» **Exercise instructions**: In the material below, the required lines run from the one containing "Super Coupe : La RS Berkane" through the one containing "か。その秘密が余すところなく本書に語られている。". Copy those lines exactly, ends included, and nothing else.

+ + + +

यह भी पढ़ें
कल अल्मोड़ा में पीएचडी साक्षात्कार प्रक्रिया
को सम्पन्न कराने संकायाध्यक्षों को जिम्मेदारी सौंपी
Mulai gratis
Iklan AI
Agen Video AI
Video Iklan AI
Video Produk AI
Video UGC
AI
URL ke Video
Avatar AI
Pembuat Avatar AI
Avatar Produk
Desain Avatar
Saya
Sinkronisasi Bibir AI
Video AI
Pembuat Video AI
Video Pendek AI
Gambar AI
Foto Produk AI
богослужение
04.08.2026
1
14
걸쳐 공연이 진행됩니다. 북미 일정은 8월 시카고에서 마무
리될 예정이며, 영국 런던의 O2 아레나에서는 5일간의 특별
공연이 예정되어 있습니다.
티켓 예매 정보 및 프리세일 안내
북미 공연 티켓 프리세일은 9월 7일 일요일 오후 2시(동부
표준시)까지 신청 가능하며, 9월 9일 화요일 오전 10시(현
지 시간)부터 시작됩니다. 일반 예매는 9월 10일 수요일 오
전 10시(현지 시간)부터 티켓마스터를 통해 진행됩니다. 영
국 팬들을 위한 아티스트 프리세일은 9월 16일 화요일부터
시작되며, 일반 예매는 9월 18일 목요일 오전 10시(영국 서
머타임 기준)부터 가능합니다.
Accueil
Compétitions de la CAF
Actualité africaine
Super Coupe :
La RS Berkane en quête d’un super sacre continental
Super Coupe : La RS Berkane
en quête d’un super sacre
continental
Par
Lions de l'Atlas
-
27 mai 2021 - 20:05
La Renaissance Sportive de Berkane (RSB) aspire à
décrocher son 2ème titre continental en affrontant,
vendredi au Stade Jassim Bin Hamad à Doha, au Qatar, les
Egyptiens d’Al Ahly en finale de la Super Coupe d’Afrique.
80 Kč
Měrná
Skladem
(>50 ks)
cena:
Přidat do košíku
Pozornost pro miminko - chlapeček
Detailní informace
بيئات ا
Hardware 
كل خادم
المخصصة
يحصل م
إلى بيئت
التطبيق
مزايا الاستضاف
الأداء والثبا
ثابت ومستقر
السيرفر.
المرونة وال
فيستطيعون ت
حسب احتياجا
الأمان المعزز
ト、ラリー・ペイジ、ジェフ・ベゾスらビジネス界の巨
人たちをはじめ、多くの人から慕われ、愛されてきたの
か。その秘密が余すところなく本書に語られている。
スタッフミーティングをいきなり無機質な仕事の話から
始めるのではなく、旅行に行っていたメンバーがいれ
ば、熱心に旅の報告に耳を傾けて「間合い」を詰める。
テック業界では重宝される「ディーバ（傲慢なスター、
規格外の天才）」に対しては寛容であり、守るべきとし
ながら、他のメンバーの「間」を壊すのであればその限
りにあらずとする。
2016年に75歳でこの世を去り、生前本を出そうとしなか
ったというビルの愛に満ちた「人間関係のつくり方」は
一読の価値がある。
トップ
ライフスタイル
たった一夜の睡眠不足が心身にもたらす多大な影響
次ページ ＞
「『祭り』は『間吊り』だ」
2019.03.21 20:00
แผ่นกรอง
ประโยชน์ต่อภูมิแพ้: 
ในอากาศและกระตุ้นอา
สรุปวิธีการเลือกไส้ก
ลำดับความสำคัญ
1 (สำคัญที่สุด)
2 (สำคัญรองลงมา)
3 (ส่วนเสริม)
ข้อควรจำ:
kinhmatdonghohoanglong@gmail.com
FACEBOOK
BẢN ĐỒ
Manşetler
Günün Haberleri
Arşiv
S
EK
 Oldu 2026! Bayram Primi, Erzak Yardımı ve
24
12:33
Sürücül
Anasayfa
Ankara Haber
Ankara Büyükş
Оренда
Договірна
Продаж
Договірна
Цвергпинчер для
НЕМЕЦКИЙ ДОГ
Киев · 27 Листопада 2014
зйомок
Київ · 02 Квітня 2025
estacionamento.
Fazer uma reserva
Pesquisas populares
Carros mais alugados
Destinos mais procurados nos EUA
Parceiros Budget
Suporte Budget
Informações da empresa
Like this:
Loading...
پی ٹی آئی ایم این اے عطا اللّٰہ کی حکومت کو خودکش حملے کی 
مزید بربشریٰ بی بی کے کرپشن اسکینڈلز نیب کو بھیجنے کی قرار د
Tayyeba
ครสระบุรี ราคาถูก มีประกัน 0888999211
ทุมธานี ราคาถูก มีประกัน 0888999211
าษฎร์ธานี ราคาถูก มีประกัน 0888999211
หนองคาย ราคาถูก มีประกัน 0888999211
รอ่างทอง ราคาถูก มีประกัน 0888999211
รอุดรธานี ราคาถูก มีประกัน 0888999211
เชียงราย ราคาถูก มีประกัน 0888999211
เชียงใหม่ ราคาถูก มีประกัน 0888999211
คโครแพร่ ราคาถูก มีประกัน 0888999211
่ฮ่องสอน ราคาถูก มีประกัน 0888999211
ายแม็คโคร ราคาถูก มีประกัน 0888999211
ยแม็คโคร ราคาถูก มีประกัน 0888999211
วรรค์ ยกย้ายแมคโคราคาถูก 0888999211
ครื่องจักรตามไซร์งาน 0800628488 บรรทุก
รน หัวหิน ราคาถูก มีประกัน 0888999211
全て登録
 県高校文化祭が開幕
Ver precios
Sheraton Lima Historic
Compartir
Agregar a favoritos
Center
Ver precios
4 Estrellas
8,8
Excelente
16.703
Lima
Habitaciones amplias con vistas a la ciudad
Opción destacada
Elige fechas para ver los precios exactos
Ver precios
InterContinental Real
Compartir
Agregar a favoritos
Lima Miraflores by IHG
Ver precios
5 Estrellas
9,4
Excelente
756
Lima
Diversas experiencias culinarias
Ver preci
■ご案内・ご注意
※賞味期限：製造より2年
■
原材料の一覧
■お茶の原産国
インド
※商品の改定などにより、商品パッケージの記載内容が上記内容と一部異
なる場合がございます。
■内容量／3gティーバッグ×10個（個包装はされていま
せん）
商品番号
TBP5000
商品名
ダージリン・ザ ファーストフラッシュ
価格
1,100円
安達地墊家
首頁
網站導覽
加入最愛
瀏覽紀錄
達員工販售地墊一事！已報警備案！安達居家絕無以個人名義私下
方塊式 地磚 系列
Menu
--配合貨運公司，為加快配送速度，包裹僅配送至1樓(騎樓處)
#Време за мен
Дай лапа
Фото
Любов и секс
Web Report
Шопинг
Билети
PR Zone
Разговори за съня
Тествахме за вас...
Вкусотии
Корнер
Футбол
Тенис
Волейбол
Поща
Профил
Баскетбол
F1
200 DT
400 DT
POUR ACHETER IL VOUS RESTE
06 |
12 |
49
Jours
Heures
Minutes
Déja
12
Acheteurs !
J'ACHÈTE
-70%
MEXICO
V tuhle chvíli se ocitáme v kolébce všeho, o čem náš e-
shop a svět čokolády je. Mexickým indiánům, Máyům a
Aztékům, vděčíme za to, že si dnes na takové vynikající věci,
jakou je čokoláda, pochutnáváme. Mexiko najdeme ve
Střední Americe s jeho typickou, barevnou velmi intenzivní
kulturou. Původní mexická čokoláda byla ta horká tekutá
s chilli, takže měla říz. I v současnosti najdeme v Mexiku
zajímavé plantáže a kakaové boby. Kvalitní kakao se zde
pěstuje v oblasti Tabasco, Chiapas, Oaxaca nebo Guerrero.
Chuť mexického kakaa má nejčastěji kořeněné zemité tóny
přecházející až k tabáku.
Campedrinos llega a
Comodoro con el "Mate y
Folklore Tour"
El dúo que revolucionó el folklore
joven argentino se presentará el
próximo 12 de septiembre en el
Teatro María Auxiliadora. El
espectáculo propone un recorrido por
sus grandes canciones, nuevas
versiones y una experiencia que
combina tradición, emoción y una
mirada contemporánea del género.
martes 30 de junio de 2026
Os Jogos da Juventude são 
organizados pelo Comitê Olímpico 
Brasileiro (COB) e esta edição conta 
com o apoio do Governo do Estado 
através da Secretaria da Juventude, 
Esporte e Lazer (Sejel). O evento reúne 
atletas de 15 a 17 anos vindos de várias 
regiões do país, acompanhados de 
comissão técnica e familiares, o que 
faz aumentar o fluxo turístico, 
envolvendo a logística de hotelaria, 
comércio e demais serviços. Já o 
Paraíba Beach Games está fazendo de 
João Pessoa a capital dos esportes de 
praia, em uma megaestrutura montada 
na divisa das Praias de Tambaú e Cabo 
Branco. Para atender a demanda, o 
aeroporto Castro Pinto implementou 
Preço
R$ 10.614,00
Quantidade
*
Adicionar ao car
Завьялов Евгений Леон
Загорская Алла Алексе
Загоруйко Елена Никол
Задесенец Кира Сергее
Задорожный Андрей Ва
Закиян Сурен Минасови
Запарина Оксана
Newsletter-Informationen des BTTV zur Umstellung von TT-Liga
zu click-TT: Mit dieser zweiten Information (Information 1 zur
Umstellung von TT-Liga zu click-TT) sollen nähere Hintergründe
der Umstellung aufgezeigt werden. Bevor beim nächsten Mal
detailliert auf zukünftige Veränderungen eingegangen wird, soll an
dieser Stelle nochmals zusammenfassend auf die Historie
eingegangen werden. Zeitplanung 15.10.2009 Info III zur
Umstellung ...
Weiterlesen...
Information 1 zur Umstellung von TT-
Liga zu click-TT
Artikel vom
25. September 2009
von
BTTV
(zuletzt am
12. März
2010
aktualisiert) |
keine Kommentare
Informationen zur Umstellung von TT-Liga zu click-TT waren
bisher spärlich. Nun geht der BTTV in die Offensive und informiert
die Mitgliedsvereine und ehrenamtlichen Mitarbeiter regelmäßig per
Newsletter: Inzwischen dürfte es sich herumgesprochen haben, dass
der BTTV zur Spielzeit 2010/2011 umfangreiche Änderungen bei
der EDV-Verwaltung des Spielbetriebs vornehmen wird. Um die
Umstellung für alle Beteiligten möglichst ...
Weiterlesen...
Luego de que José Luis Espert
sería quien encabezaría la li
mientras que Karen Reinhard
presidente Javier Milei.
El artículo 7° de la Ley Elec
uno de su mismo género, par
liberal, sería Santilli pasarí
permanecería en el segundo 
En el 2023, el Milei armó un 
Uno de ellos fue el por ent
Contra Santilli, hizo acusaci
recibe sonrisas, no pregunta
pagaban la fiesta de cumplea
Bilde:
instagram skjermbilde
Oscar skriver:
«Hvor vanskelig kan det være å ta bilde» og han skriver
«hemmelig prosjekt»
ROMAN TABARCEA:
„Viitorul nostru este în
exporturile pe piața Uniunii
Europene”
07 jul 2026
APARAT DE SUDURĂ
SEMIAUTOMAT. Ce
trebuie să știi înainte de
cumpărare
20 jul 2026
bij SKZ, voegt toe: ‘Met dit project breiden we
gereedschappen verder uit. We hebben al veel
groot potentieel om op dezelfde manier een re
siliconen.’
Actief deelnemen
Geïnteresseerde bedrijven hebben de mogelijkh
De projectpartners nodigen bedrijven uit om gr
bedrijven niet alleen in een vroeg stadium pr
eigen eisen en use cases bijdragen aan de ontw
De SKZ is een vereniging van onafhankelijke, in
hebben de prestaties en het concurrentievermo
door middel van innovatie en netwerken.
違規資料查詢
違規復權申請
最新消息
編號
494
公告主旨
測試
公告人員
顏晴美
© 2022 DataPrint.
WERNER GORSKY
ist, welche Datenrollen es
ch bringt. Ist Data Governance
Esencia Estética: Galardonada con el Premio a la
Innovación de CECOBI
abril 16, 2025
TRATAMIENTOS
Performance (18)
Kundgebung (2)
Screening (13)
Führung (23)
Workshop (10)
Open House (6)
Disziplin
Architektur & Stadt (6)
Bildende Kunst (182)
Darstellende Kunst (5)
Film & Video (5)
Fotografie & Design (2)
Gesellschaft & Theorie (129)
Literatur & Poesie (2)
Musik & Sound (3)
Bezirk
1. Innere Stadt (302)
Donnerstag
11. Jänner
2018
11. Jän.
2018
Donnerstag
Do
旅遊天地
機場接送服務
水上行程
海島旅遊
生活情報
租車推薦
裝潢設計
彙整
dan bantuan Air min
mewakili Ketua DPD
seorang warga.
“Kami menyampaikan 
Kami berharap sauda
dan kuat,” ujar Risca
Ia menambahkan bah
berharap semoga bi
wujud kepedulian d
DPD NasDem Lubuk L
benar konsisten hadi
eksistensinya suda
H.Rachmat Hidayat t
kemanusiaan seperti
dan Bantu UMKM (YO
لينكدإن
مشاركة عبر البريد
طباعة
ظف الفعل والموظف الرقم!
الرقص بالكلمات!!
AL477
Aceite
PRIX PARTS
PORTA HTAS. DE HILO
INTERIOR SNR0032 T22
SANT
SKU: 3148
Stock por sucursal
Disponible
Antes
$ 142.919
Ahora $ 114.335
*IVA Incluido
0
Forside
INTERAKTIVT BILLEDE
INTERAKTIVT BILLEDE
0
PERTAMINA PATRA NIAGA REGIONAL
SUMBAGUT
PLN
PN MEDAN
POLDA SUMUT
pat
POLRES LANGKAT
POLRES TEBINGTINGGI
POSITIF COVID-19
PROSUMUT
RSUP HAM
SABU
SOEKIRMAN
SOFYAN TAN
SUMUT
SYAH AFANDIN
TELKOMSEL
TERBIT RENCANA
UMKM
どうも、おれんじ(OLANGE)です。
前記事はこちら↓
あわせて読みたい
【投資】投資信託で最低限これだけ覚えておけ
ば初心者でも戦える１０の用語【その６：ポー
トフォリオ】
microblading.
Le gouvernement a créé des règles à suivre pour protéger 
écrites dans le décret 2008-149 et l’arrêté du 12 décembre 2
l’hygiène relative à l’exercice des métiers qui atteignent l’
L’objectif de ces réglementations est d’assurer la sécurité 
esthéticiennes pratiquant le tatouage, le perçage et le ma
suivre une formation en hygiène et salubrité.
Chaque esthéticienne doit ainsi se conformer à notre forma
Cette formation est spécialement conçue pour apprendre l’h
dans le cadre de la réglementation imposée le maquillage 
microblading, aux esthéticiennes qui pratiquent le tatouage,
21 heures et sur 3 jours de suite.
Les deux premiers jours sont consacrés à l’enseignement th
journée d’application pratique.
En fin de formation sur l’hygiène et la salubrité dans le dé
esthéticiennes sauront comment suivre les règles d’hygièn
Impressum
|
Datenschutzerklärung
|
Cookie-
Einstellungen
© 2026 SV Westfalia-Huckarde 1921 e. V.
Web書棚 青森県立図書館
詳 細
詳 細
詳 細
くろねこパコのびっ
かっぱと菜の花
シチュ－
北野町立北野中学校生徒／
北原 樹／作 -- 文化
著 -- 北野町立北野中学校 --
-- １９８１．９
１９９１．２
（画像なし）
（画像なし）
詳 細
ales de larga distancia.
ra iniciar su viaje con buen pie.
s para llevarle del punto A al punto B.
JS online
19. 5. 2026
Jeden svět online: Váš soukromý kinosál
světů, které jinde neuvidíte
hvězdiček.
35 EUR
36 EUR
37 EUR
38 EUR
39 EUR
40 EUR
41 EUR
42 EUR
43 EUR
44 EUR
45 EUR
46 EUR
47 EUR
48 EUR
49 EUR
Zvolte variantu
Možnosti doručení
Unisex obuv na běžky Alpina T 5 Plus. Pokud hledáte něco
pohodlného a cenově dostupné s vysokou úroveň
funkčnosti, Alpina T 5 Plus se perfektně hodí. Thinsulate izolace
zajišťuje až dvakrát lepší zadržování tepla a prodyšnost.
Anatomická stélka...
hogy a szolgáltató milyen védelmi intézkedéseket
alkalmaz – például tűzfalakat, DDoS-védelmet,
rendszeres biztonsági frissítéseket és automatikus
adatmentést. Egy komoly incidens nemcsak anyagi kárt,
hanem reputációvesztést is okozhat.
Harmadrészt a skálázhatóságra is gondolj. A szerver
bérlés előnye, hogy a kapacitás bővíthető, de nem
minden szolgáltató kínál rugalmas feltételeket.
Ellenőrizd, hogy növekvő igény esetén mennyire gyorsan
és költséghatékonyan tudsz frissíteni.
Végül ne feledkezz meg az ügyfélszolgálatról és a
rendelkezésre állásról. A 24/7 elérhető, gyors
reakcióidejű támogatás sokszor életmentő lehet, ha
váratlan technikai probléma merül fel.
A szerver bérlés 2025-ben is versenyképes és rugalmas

+ + + +

» **Written solution**:
Super Coupe : La RS Berkane
en quête d’un super sacre
continental
Par
Lions de l'Atlas
-
27 mai 2021 - 20:05
La Renaissance Sportive de Berkane (RSB) aspire à
décrocher son 2ème titre continental en affrontant,
vendredi au Stade Jassim Bin Hamad à Doha, au Qatar, les
Egyptiens d’Al Ahly en finale de la Super Coupe d’Afrique.
80 Kč
Měrná
Skladem
(>50 ks)
cena:
Přidat do košíku
Pozornost pro miminko - chlapeček
Detailní informace
بيئات ا
Hardware 
كل خادم
المخصصة
يحصل م
إلى بيئت
التطبيق
مزايا الاستضاف
الأداء والثبا
ثابت ومستقر
السيرفر.
المرونة وال
فيستطيعون ت
حسب احتياجا
الأمان المعزز
ト、ラリー・ペイジ、ジェフ・ベゾスらビジネス界の巨
人たちをはじめ、多くの人から慕われ、愛されてきたの
か。その秘密が余すところなく本書に語られている。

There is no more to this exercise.